Merchant Agreements and Violations
When a business signs up for a merchant account, they agree to follow specific terms outlined by their acquirer or processor, including:
- When and how forced auth can be used
- Recordkeeping and dispute resolution protocols
- Restrictions on manual entry or offline transactions
Violations may lead to:
- Increased processing fees
- Fines or penalties
- Termination of the merchant account
Example Violations:
- Repeatedly using forced auth to override declines
- Not providing sufficient documentation to support the transaction
- Bypassing fraud detection tools intentionally
Technological Support
POS System Compatibility
Not all Point-of-Sale (POS) systems support forced authorization or manual entry by default. Compatibility depends on:
- Whether the system includes a “Force” or “Offline Auth” mode
- The ability to input custom authorization codes
- Modern systems often include this feature, but older or basic models may require updates.
Gateway and Processor Support
Gateways and processors must:
- Allow the transaction to be flagged as “forced” during processing
- Accept externally generated authorization codes
- Provide manual override features in web-based portals or virtual terminals
- Some platforms restrict this functionality to certain merchant categories to prevent fraud or misuse.
Software Logging and Audit Trails
Effective systems should log every instance of forced authorization, including:
- Date and time of transaction
- Employee ID or terminal ID
- Authorization code used
- Card number (masked) and transaction amount
These audit trails are crucial for:
- Internal review and fraud detection
- Responding to disputes and chargebacks
- Ensuring regulatory compliance
When Forced Authorization Is Appropriate
Appropriate Use | Inappropriate Use |
Network outage or POS malfunction | Using forced auth to override legitimate declines |
Cardholder explicitly authorizes over the phone | Reusing an old authorization code |
Delayed or post-adjustment charges in hotels | Forcing transactions without issuer verification |
Confirmed verbal approval from issuer | To bypass security or daily transaction limits |
Conclusion
An Forced Authorization Code is a distinctive alphanumeric string created by the issuer (bank) upon approval of a credit or debit card transaction allows transactions to be processed manually outside the regular stringent automated approval system. It is widely used in service industries such as hospitality, travel, and healthcare, or in businesses that involve high-value ticket sales. The whole process requires calling the issuer, obtaining an auth code, and entering it manually into an approved POS system. Though it is useful, it is usually fraught with theft, chargebacks, and compliance violations. Merchants will have to implement stringent procedures, provide training for personnel, and retain accurate records.
Frequently Asked Questions (FAQs)
Is Authorization Code illegal?
It is legal to use it, fit, and compliant with the card network rules and issuer guidelines. Misapplication can invoke penalties and chargebacks.
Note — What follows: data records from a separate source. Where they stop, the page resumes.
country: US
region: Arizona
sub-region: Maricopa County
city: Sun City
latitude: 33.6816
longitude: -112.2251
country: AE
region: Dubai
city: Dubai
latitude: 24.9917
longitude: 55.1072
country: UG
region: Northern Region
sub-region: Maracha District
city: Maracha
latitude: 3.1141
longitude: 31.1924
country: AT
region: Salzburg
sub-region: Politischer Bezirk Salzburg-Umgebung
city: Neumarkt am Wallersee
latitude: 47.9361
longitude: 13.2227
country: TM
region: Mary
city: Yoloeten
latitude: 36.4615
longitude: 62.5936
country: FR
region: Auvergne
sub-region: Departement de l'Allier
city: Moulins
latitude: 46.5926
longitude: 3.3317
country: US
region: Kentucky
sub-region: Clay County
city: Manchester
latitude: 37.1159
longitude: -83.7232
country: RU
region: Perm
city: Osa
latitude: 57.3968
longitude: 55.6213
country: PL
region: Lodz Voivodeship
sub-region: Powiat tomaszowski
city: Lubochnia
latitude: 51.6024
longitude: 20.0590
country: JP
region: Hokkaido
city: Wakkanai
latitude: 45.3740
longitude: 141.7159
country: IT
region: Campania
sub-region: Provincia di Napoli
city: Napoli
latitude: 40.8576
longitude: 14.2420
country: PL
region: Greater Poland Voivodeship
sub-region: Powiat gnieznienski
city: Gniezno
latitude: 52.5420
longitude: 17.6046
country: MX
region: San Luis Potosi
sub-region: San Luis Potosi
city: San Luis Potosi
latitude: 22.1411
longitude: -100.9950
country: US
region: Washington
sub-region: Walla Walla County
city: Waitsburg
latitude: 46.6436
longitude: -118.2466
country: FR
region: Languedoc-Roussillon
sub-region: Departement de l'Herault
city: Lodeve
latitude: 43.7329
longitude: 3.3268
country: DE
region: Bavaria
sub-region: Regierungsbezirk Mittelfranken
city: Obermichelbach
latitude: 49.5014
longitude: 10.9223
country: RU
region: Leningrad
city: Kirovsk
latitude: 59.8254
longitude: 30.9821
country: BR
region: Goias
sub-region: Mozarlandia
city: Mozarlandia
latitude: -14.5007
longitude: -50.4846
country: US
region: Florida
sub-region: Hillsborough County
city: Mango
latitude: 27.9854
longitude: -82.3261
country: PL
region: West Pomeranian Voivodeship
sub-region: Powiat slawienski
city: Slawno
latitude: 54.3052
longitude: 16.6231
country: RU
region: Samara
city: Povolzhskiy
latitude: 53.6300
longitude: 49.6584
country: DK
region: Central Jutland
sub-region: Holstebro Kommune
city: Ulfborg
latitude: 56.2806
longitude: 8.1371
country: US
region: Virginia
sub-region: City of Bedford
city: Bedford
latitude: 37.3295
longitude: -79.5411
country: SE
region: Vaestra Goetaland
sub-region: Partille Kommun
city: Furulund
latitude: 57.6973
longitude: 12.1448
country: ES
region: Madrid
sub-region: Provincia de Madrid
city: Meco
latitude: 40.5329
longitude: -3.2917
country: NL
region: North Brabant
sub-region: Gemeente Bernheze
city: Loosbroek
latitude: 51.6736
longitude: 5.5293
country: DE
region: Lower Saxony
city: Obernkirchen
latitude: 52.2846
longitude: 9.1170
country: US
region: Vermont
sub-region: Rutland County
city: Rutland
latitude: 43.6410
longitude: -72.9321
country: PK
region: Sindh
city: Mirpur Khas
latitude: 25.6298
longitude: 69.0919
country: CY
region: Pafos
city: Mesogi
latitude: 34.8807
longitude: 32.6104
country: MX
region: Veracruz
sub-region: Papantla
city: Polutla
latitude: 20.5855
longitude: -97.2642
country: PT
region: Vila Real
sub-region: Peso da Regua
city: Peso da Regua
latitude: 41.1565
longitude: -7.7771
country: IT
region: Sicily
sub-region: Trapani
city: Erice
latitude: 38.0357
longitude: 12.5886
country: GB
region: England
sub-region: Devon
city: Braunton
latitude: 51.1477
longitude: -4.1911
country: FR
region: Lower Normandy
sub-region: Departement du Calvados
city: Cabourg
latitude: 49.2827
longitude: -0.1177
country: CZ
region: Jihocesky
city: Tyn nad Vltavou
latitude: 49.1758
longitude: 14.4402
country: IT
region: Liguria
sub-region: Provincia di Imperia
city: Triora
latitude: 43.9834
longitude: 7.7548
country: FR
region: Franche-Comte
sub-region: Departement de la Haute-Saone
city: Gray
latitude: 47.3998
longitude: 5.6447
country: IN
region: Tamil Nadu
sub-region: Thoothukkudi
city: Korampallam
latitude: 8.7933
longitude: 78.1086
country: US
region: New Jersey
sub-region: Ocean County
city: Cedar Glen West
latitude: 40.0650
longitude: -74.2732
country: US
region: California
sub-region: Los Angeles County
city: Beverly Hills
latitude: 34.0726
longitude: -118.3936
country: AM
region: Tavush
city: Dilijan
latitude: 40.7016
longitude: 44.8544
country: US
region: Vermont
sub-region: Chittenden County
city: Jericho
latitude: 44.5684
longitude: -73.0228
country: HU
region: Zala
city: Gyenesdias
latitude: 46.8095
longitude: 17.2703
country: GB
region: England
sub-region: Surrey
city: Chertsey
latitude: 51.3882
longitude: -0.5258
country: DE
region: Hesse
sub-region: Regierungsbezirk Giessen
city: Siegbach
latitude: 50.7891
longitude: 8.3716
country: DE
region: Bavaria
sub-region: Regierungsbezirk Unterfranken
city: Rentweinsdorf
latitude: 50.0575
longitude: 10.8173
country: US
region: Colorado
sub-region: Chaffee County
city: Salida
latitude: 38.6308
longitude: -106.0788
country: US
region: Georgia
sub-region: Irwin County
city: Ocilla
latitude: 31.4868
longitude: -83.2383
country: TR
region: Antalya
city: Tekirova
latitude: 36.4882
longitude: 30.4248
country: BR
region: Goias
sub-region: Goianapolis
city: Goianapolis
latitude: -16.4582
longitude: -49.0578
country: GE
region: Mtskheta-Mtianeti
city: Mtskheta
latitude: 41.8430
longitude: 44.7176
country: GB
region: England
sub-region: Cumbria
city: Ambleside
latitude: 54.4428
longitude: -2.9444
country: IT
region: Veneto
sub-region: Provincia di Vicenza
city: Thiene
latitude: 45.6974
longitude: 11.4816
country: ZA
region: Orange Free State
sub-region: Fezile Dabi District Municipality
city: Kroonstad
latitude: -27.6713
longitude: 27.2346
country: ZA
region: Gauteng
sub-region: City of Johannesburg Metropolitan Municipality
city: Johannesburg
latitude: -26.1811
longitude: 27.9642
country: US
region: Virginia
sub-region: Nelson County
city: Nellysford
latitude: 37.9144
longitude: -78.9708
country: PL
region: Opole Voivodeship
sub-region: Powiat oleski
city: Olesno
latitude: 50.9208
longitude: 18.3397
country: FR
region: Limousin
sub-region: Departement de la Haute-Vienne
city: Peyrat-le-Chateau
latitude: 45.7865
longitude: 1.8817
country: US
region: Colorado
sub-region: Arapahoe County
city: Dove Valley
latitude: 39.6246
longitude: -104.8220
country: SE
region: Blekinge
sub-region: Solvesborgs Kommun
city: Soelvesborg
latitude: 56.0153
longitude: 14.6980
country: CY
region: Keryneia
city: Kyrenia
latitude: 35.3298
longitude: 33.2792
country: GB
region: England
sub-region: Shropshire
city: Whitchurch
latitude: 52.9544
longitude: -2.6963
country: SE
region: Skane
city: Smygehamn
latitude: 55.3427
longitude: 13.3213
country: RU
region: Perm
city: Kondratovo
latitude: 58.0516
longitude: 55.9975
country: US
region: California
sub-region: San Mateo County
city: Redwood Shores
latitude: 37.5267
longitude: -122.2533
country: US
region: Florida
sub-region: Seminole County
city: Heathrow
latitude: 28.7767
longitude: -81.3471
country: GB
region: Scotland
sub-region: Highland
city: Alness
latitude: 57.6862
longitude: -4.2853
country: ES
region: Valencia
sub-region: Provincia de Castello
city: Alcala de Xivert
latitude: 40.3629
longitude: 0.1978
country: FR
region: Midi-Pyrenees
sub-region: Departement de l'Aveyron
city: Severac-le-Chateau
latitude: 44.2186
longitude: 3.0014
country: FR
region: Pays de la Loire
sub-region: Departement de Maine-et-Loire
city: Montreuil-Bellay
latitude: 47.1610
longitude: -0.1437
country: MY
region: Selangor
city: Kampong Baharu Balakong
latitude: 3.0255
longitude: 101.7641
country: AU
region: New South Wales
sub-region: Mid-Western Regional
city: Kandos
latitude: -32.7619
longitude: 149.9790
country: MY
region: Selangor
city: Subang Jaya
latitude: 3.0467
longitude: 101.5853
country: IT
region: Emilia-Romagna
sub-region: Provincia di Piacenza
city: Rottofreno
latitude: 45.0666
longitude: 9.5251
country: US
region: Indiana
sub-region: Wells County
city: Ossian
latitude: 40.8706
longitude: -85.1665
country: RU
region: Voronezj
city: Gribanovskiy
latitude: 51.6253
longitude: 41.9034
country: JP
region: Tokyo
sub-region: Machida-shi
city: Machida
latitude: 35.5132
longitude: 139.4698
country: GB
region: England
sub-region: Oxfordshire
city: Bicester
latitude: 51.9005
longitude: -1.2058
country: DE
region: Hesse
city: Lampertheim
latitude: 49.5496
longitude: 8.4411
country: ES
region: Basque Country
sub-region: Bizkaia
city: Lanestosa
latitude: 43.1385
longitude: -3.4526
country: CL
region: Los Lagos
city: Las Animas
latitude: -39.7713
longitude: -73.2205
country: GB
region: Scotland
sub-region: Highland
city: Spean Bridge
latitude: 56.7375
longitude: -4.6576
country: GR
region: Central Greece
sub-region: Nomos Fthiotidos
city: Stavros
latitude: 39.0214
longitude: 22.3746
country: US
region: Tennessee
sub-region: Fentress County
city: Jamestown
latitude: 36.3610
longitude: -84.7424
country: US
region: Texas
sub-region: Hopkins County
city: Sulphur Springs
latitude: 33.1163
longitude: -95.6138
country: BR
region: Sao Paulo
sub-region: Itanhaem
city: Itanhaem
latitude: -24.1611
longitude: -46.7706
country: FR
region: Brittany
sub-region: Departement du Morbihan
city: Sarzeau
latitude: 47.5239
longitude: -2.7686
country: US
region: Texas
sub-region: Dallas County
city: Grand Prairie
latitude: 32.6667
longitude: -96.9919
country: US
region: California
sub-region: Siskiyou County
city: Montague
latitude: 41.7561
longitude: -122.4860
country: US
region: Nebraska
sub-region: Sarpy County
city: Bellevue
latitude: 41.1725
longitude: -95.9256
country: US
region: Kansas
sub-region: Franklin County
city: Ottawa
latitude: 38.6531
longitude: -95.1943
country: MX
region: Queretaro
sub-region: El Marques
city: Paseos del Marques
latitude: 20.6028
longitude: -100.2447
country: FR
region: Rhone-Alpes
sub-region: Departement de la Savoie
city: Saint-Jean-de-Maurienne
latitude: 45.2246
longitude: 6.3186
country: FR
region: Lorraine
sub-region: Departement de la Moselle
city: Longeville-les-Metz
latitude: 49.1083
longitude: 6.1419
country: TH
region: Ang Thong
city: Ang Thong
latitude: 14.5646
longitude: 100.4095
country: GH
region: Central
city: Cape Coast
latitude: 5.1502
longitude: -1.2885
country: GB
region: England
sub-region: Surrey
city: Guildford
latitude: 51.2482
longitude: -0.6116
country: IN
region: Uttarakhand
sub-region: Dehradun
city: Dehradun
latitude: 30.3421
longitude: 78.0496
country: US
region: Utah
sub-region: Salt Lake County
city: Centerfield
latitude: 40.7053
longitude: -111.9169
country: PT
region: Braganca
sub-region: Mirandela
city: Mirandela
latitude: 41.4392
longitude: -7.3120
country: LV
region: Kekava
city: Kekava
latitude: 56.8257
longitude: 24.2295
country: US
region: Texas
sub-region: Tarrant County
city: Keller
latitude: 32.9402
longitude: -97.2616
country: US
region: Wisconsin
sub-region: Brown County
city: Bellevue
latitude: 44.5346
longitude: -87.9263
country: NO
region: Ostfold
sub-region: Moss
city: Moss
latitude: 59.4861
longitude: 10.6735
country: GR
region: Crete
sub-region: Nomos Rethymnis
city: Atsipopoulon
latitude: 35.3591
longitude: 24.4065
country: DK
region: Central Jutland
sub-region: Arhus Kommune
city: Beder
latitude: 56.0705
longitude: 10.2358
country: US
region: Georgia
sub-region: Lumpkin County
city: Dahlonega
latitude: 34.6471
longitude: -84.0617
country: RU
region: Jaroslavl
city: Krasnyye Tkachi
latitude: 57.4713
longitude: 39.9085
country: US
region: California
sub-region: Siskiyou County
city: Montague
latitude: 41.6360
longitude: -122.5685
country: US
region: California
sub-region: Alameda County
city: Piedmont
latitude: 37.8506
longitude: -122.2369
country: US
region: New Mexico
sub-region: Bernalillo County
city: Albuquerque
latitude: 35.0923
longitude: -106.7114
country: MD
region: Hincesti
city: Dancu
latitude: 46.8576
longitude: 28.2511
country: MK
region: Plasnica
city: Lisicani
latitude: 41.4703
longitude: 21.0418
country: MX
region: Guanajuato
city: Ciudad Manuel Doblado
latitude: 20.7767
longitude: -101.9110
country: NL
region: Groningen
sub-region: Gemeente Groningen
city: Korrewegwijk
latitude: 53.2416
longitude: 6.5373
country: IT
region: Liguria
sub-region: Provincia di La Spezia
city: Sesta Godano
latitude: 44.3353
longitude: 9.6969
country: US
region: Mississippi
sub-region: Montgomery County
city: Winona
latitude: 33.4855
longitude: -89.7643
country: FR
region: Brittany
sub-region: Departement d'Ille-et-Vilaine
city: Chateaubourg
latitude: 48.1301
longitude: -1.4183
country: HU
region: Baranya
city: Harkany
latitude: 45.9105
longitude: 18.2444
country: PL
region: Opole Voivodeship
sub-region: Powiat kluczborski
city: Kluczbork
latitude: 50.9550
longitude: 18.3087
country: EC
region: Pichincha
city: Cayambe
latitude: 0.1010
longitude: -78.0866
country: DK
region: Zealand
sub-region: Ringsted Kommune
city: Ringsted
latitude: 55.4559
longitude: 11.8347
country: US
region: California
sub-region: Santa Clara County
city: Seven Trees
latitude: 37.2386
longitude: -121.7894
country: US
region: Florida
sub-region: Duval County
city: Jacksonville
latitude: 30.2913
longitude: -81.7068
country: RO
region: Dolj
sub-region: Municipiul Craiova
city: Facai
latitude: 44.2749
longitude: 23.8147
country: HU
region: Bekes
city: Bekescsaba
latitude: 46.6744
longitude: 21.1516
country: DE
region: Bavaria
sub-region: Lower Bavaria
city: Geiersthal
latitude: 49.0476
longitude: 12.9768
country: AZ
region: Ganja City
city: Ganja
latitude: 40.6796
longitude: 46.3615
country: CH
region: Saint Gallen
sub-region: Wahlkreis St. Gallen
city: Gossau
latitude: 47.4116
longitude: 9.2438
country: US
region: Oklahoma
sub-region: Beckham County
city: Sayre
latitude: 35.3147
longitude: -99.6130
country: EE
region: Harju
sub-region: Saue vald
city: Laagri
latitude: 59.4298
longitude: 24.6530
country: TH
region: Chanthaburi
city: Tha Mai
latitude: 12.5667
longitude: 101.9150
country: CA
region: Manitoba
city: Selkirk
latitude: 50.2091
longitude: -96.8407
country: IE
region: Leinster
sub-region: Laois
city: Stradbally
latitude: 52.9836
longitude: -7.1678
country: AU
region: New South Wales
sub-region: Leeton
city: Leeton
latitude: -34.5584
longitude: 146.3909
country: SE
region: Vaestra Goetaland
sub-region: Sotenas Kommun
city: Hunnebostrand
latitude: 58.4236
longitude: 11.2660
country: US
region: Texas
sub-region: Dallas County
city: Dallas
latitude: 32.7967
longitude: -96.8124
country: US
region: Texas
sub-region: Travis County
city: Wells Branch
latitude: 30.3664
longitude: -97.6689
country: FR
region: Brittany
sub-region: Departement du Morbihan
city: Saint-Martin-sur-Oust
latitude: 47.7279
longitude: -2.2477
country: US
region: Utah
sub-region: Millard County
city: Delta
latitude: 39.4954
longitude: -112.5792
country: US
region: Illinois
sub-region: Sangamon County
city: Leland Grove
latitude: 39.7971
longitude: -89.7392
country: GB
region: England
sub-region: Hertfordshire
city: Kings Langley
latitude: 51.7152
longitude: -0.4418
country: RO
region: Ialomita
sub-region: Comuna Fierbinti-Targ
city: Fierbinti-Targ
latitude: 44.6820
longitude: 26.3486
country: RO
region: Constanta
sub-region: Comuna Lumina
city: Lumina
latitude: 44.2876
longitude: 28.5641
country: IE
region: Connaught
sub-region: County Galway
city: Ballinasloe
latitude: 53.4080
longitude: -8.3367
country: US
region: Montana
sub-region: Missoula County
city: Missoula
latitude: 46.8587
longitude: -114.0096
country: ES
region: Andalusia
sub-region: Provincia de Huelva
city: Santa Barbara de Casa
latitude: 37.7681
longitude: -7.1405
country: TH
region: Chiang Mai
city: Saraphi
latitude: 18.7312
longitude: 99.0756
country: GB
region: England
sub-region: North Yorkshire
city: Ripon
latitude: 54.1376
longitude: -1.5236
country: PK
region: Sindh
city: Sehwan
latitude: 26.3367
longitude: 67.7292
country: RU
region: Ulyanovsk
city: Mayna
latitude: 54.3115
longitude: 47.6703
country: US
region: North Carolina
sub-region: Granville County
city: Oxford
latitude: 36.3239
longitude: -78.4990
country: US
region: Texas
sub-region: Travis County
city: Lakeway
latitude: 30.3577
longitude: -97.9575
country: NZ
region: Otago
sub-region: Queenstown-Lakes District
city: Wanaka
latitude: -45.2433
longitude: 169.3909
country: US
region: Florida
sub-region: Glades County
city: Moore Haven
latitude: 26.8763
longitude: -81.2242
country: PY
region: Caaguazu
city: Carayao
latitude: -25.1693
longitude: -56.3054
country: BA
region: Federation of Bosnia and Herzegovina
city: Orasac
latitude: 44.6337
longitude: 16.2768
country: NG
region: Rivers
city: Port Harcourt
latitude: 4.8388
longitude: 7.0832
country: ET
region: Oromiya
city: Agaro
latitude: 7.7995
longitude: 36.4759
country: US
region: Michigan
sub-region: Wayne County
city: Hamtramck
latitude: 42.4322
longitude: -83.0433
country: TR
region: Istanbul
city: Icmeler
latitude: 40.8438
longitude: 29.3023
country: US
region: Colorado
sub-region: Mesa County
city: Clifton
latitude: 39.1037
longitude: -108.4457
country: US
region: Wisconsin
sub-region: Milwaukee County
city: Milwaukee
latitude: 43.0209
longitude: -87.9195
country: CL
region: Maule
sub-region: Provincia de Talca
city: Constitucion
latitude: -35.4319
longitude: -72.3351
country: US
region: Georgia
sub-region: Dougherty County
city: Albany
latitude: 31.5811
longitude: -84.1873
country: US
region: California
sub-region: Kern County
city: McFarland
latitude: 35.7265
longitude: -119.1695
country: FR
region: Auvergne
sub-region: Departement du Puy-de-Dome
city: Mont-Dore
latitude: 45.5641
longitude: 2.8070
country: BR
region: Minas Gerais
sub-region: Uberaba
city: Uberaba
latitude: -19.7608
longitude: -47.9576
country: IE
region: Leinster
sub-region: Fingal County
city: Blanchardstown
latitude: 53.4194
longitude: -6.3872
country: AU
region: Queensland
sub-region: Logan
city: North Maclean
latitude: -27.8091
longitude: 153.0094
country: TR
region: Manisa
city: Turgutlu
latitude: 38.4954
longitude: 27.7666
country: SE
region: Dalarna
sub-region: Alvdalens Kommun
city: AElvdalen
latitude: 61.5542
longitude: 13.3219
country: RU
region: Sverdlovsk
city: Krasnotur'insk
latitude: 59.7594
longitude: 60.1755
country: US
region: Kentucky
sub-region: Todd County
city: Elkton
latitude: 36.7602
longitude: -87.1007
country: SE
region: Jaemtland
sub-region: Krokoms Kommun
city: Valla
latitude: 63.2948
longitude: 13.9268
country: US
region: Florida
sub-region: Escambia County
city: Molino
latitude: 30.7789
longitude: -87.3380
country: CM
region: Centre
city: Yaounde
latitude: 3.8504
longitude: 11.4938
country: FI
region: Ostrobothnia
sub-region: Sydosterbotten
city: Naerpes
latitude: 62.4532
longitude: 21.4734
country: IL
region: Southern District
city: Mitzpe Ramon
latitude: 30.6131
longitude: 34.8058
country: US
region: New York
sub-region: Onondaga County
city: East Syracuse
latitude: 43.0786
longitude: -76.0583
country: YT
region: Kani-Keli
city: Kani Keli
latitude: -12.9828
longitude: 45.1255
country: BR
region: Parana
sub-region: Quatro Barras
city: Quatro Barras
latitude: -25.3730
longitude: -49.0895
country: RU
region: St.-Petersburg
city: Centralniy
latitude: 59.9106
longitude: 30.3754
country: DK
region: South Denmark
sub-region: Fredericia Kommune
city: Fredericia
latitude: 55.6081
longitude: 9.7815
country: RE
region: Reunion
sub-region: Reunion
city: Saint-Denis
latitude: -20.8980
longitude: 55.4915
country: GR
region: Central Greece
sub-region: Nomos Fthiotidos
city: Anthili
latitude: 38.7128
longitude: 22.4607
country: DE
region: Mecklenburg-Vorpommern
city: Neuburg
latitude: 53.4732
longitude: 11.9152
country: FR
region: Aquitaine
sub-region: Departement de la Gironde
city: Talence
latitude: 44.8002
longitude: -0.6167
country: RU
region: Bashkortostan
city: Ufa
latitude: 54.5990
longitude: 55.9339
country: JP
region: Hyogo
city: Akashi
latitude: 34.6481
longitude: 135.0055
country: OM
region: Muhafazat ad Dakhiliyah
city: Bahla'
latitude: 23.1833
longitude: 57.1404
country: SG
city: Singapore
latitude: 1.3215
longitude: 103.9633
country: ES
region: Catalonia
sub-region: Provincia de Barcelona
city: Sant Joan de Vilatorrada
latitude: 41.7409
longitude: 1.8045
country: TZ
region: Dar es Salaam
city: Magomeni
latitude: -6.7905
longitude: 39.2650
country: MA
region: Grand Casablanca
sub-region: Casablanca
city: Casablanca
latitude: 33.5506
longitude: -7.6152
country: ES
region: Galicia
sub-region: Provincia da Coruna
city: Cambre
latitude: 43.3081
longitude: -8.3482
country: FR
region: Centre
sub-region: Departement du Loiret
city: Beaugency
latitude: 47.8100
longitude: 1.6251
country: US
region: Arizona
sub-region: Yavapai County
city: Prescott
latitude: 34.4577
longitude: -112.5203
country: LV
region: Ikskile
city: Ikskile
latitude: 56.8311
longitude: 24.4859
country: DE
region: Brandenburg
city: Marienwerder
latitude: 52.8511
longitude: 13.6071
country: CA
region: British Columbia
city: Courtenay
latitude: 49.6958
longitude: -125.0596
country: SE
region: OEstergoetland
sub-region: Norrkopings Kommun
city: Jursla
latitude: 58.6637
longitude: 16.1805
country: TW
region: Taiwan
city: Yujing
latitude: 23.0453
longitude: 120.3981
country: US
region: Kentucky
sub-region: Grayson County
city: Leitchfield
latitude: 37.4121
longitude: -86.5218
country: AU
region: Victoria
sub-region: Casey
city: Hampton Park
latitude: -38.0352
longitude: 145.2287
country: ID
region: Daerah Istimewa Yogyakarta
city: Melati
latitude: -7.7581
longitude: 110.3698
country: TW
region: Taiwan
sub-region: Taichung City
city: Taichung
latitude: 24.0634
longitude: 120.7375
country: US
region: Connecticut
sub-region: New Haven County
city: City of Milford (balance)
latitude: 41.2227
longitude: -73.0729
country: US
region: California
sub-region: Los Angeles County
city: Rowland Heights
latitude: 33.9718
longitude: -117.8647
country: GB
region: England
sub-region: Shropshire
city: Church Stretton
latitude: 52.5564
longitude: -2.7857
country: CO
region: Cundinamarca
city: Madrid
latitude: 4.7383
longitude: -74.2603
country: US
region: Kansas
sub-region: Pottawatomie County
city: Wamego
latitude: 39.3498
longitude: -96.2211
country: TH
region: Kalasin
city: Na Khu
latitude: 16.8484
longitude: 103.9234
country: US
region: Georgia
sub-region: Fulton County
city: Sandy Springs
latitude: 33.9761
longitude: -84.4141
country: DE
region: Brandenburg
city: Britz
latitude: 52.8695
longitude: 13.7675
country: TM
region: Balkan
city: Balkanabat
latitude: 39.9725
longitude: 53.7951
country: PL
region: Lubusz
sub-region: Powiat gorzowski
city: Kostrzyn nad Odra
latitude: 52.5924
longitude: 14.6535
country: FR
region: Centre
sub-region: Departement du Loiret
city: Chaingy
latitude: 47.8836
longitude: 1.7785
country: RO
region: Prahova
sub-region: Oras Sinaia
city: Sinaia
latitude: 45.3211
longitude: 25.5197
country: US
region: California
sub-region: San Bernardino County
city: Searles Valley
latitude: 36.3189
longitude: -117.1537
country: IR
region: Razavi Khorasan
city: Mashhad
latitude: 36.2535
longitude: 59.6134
May any merchant request a authorization code?
Typically not; usually, these codes are reserved for specific instances and might require direct contact by the merchant to the issuer for approval.
What happens when I incorrectly use a authorization code?
Incorrect usage may involve the opposite of chargebacks, along with penalties against the merchant account, or even cancellation of the merchant agreement.
Is the transaction guaranteed after a forced authorization code ?
No. Even having an auth code, the transaction could still be disputed by the cardholder, funds are not guaranteed without proper documentation.